Лонгфелло невозмутимо прошагал в кухню. Холмс ждал питья. Лоуэлл и Филдс ждали Холмса. Лоуэлл качал головой, глубоко сожалея, что его друг оказался столь несдержан. Вновь появился хозяин — принес стакан бренди со льдом, любимого Холмсова напитка. Доктор схватил стакан. Бренди обволакивало горло.
— Женщина искушала мужчину, дабы он ел, мой дорогой Лонгфелло, — проговорил доктор. — Никто и слыхом не слыхивал, чтоб Ева упрашивала Адама выпить, ибо в том он знал толк изначально.
— Довольно, Уэнделл, — поторопил его Лонгфелло.
— Замечательно. Я видел. Вы понимаете? Я стоял подле трупа, так близко, как сейчас к Джейми. — Доктор Холмс шагнул к креслу Лоуэлла. — Человека сожгли заживо, перевернули головой вниз, ногами в воздух. Обе подошвы, джентльмены, сожжены ужасающе. Их прожарили так, что я никогда… м-да, я буду помнить их, пока мать-природа не укроет меня фиалками!

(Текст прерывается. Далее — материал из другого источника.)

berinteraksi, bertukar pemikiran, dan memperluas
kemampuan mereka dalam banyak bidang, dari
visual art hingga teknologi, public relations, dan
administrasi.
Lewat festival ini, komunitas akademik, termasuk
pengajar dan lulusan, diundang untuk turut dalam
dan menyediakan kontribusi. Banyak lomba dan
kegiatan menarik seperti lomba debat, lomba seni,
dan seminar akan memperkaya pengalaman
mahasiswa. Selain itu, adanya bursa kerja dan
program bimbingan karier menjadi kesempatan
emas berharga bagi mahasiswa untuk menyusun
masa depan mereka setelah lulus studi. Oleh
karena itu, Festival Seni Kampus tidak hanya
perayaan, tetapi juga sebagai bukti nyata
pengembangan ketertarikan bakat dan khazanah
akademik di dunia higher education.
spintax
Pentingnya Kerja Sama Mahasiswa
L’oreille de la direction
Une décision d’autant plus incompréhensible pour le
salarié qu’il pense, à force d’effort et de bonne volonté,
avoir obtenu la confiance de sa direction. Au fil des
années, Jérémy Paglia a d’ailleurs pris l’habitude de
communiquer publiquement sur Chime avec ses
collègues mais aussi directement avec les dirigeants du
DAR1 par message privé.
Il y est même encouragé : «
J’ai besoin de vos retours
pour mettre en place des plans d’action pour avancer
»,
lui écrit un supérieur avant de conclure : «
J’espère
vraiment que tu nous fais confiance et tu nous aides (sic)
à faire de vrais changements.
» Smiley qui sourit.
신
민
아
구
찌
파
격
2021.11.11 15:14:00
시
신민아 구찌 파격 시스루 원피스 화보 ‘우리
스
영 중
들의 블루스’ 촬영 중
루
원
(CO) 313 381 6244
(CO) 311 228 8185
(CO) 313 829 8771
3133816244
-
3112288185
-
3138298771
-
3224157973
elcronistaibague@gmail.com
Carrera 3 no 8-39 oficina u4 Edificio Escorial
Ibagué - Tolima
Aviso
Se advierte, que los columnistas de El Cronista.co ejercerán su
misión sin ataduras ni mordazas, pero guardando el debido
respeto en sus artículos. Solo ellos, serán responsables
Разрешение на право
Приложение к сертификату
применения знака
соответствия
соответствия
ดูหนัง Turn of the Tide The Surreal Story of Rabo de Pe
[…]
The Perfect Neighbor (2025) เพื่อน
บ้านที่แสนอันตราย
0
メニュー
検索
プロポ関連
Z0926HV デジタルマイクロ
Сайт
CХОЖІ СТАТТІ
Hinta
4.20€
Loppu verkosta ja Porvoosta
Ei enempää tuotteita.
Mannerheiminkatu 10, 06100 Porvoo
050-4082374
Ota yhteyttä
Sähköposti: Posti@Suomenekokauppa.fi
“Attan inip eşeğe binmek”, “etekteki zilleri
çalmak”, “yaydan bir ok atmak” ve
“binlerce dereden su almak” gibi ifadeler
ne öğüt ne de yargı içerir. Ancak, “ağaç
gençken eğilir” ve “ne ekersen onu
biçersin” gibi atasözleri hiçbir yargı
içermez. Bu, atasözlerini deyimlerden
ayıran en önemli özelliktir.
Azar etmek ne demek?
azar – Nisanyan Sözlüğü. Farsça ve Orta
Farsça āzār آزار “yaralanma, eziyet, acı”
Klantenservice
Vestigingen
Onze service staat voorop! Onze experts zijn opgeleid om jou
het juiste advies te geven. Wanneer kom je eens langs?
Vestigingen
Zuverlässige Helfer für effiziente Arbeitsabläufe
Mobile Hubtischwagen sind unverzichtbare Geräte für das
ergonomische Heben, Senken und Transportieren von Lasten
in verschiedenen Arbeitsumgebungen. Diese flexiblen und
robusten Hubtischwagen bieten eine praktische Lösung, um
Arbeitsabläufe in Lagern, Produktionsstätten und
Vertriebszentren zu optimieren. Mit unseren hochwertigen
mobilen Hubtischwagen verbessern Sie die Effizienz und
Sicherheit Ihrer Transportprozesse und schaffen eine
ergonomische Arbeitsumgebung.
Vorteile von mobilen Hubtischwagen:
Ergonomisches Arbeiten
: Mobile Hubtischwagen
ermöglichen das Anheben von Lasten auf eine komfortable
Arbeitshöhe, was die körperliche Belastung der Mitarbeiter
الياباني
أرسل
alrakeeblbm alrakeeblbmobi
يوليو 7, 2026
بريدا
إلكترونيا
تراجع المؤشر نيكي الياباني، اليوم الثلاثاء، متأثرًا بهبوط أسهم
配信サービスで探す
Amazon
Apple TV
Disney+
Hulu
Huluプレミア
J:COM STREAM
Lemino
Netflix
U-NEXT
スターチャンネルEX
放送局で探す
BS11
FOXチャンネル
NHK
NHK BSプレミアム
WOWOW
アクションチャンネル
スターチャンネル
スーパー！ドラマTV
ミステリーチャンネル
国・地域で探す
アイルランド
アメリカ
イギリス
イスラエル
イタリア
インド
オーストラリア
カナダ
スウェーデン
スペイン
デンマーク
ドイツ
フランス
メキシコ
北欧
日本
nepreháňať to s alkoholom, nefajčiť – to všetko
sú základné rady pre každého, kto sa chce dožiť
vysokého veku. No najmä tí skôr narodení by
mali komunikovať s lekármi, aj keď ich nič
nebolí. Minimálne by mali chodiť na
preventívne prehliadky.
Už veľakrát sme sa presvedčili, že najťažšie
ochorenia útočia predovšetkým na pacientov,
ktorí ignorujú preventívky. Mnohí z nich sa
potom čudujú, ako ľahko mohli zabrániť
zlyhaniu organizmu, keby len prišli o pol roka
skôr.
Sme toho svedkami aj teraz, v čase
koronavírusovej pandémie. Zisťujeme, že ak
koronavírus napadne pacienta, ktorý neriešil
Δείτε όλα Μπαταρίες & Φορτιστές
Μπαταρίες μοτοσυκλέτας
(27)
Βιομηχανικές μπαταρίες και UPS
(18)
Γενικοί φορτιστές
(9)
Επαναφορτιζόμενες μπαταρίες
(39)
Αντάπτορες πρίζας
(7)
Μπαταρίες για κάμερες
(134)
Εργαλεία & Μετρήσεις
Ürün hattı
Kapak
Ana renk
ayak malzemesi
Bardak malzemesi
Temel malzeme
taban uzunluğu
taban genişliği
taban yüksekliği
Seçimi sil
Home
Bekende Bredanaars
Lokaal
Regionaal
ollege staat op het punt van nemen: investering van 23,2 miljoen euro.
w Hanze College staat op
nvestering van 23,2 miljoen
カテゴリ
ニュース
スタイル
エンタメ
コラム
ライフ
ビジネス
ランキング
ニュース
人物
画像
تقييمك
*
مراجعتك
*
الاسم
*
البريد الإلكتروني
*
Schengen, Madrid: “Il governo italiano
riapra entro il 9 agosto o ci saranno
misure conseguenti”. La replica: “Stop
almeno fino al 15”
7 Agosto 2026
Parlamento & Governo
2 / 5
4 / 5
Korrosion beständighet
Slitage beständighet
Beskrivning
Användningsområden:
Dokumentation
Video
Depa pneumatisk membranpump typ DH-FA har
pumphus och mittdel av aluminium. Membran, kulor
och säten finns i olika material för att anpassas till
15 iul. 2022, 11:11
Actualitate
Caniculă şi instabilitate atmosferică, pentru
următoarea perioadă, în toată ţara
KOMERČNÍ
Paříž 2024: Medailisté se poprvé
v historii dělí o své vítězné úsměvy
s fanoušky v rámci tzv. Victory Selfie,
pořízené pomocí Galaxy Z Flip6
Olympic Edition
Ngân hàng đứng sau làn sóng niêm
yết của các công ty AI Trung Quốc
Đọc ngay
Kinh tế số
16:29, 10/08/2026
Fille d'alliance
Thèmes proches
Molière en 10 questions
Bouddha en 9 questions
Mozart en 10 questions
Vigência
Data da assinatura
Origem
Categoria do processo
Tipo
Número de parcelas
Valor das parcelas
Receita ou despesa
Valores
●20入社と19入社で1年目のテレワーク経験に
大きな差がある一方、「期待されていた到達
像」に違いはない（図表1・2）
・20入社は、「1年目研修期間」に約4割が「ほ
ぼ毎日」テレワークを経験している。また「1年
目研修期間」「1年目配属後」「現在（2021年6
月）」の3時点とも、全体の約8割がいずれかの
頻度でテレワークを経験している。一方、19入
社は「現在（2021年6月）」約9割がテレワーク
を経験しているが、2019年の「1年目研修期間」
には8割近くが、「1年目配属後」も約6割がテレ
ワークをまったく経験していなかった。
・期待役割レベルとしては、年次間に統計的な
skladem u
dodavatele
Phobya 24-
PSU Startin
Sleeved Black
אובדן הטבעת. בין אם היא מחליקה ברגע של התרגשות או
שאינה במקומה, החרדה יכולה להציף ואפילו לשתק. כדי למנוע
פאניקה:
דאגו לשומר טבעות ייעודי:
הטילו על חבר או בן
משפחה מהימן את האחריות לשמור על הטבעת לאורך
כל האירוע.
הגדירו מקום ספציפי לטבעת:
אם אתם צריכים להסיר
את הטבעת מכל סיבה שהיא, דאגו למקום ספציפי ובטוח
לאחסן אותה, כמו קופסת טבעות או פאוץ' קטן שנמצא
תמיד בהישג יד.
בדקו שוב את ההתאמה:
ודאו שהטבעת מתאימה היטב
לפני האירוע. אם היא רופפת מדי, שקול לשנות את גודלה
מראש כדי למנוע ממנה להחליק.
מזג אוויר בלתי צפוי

— Мой дорогой Холмс, — проговорил Лонгфелло, однако Холмс еще не закончил и не желал прерываться даже ради Лонгфелло:
— Он был без одежды. Возможно, ее сняла полиция — нет, я убежден, его так и нашли, они о том упоминали. Я видел его лицо, понимаете. — Холмс потянулся за бренди, но обнаружил в стакане лишь следы. Он сжал зубами кусочек льда.